“Seniors are available because they tend to be retired, they’re home, they answer their phones and read their mail. So, some of the offers that come in aren’t necessarily more attractive to seniors, but they have the time to read it,” Jim Wright, managing director of programs at the National Crime Prevention Council, explains.
Fraudulent telemarketers use five basic techniques:
- Scarcity: The senior has been identified as the grand prizewinner, but if she doesn’t accept the prize immediately (and pay that “handling charge”) the runner-up will get the prize instead.
- Hype: The telemarketer screams and hollers about how excited he is the senior has won.
- Authority: The telemarketer passes the phone to his “boss,” so his target will know the offer is “legitimate.”
- Phantom Fixation: The prize is too good to pass up, and the targeted senior becomes fixated on it.

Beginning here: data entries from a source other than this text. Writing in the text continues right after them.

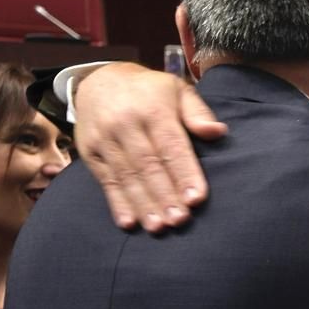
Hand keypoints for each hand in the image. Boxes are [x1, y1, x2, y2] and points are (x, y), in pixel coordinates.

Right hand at [73, 63, 227, 232]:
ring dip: (143, 204)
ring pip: (127, 176)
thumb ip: (197, 112)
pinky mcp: (91, 153)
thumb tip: (218, 132)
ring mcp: (105, 139)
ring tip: (159, 227)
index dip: (185, 173)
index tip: (197, 198)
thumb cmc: (149, 91)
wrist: (98, 80)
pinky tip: (128, 222)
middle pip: (148, 165)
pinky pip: (106, 181)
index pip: (171, 146)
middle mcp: (126, 124)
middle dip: (165, 195)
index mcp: (153, 109)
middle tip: (180, 220)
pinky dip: (117, 204)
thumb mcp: (176, 90)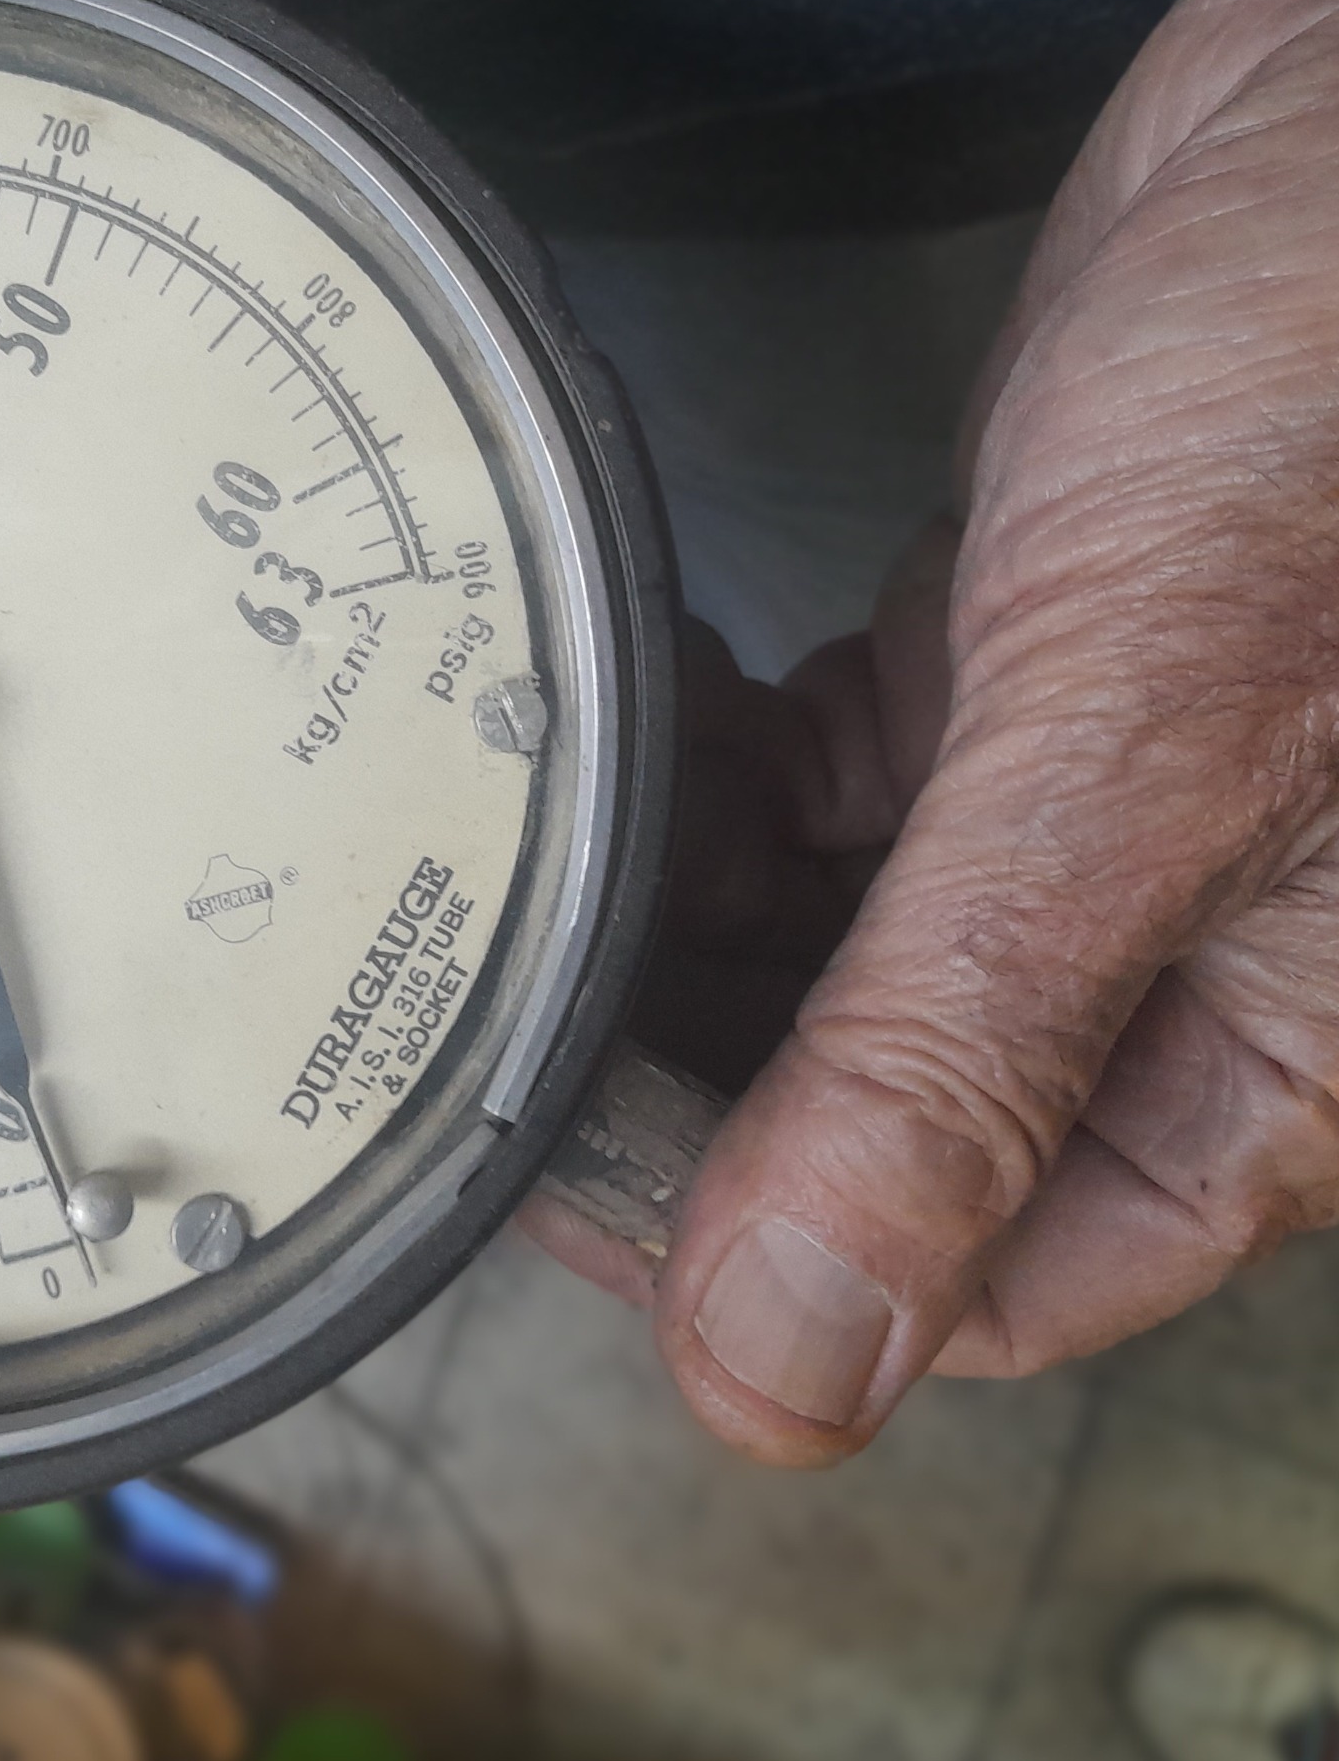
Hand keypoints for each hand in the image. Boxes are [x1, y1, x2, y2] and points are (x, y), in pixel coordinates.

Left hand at [646, 0, 1338, 1462]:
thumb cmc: (1332, 398)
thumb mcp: (1142, 756)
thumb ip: (961, 1055)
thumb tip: (793, 1362)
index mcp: (1265, 1048)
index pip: (975, 1275)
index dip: (752, 1262)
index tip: (561, 1178)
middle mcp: (1180, 951)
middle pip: (887, 1118)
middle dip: (694, 1081)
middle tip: (504, 1012)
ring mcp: (1090, 804)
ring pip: (842, 954)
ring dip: (683, 929)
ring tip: (543, 873)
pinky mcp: (1021, 664)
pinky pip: (837, 792)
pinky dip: (722, 785)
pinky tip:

- Reciprocity: The telemarketer explains that she won’t receive her commission unless the senior accepts the prize and pays the handling fee. When the senior protests that he doesn’t have enough money to pay the fee, the scammer asks how much he can afford, and says she’ll accept that smaller amount, just because she’s so happy the senior has won the prize.
Wright says fraudsters will change from one persuasion tactic to another if necessary. “The theory is the longer we’re on the phone, we’re going to do business, legitimate or otherwise,” he says.
The NCPC (with Crime Dog McGruff as its spokesdog) has put together a short guide on senior fraud prevention. The guide features five ways to make unwanted telemarketers go away. Tape it by your loved one’s phone and he or she will always have a polite-but firm-comeback for unscrupulous come-ons. (Of course, the best way to get rid of someone you don’t want to talk to is to simply hang up.)
- Tip #1: Never give personal information, such as bank account or social security numbers, to anyone over the phone, unless you initiated the call and know you’ve reached the right agency.
Comeback:”I don’t give out personal information over the phone. I’ll contact the company directly.”
- Tip #2: Don’t believe it if the caller tells you to send money to cover the “handling charge” or to pay taxes.
Comeback:”I shouldn’t have to pay for something that’s free.”
- Tip #3: “Limited time offers” shouldn’t require you to make a decision on the spot.
Comeback:”I’ll think about it and call you back. What’s your number?”
- Tip #4: Be suspicious of anyone who tells you not to discuss the offer with someone else.
Comeback:”I’ll discuss it with my family and friends and get back to you.”
- Tip #5: If you don’t understand all the verbal details, ask for it in writing.
Comeback:”I can’t make a decision until I receive written information.”
The scammer will most likely keep trying to convince his intended victim, so it’s best to hang up after delivering the comeback line.
Fraudulent telemarketers may also use a senior’s forgetfulness against them. The scammer may tell her target she’s with a well-known charity, and the senior has forgotten to send a check for a pledge.